El pibe se queda mirándome, sonríe.
- Y, ¿que esperas?
- Los favores, solo cuando no hay más remedio.
Y estira el brazo derecho con la mano abierta.
- ¡Joder!, ya le pudrió la cabeza.
Me siento frente a la máquina de escribir, pongo una hoja sin carbónico (odio escribir con copia, siento que estoy dejando pruebas de algún delito).
El chico sigue allí. Lo miro. Con el dedo índice me acerco los pelos del bigote a la boca y los muerdo, mostrando los dientes. Mi gesto parece intimidarlo, ya no sonríe.
- Hay un refrán: “No avives giles que después se te hacen contra”, ¿entendés? -le grito-. Hoy te di dos consejos, a 2 pesos cada uno y, descontando el mandado, me debes 2; así que tráeme un paquete de Marlboro box y los cuarenta centavos de vuelto.

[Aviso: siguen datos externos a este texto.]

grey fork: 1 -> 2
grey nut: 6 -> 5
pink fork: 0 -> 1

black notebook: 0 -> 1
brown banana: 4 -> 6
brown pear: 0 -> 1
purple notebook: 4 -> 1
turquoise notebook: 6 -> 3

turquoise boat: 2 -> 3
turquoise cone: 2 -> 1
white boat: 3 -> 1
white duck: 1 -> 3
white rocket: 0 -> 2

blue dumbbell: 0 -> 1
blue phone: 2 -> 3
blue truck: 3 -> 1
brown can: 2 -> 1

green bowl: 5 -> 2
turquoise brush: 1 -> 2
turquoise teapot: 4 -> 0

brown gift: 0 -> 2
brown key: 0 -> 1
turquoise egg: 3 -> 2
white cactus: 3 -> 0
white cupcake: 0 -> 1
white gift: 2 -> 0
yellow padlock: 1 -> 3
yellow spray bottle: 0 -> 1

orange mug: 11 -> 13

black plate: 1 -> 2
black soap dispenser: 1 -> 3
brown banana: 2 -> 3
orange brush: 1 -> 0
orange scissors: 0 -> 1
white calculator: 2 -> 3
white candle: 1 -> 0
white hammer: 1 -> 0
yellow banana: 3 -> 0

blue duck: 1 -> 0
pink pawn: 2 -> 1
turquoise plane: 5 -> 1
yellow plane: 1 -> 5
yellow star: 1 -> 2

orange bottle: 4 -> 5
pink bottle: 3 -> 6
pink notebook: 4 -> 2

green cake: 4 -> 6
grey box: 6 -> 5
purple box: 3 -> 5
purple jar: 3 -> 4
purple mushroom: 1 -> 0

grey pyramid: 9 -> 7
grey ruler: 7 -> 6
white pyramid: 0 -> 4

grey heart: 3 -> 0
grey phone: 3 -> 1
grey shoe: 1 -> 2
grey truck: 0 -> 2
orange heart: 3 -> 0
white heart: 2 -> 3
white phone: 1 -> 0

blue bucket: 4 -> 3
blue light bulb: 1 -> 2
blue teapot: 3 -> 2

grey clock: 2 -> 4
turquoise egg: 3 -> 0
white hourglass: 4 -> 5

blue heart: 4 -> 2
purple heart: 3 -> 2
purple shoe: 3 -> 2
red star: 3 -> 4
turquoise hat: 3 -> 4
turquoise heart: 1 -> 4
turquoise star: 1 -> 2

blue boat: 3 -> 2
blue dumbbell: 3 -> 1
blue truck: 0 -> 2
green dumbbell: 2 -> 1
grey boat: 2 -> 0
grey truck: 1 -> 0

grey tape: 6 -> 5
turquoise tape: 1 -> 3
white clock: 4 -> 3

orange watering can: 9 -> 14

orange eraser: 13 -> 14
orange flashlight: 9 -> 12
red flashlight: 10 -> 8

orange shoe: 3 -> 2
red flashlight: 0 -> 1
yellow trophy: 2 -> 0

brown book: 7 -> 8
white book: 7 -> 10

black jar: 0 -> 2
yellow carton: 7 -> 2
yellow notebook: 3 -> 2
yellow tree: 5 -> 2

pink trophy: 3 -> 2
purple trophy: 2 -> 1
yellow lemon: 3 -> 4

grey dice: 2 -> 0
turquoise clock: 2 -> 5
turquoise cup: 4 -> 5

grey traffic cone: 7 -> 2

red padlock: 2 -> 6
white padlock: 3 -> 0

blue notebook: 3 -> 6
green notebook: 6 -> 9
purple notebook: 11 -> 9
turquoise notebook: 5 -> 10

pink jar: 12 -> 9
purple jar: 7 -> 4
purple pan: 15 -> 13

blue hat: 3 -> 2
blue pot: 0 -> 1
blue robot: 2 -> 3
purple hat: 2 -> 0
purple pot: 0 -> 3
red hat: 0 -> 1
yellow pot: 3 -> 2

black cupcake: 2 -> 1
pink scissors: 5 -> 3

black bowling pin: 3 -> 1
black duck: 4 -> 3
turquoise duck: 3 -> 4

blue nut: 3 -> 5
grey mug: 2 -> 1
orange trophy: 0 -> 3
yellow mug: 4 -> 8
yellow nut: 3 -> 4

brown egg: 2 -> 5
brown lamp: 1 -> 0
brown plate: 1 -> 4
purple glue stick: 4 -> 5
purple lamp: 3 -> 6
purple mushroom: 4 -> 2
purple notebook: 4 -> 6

- No tengo - dice sollozando.
- Jodete, pero conseguílos.
Y me pongo a escribir.
- El jefe le acerca un billete de 10 pesos; no le hagas caso, está loco -y hace el gesto de cabecear un balón imaginario.
Agarra el billete y sale corriendo.
- Pero será posible -murmuro.
Todos creen que pienso en el chico.
No han pasado ni cuatro horas desde que me levanté y ya estoy lleno de nicotina, humo, cansado y de mal humor. Saco la hoja de un tirón.
- Acá tenés. Para esto sirvió el incendio. Me voy. Adiós.
Camino a mi casa. Paro en la pizzería y yo mismo me envuelvo una docena de empanadas frías.
Ya desde el límite de la zona de influencia de mis vecinos me pongo tenso: el primero que me sale al paso me sonríe: “¿ya te rendiste, tan pronto?”; el segundo me saluda con un “Buen día” (pero lo oigo murmurar“¡otra vez los ladridos!”)
A medida que me acerco a mi casa yo siento que las sonrisas burlonas se multiplican.
El sol me calienta la cabeza, apuro el paso, recorro la última cuadra casi corriendo en la terraza, asomados a la baranda los perros me dan la bienvenida a grito pelado rompiendo la monotonía de ruidos propios de calle de barrio. Entro, me saltan encima, los acaricio en forma diferenciada y les reparto las empanadas.
Al verlos gruñir defendiendo cada cual su porción, digo: somos una gran familia.
De pronto me siento muy cansado sacudo los pelos de la cama, bajo las persianas corro las cortinas me acuesto. No puedo dejar de pensar en el pibe y en los dueños del futuro: ¿Qué tendrán preparado par mí? Me voy quedando dormido un poco estremecido.
Afuera, la mañana sigue siendo endiabladamente luminosa.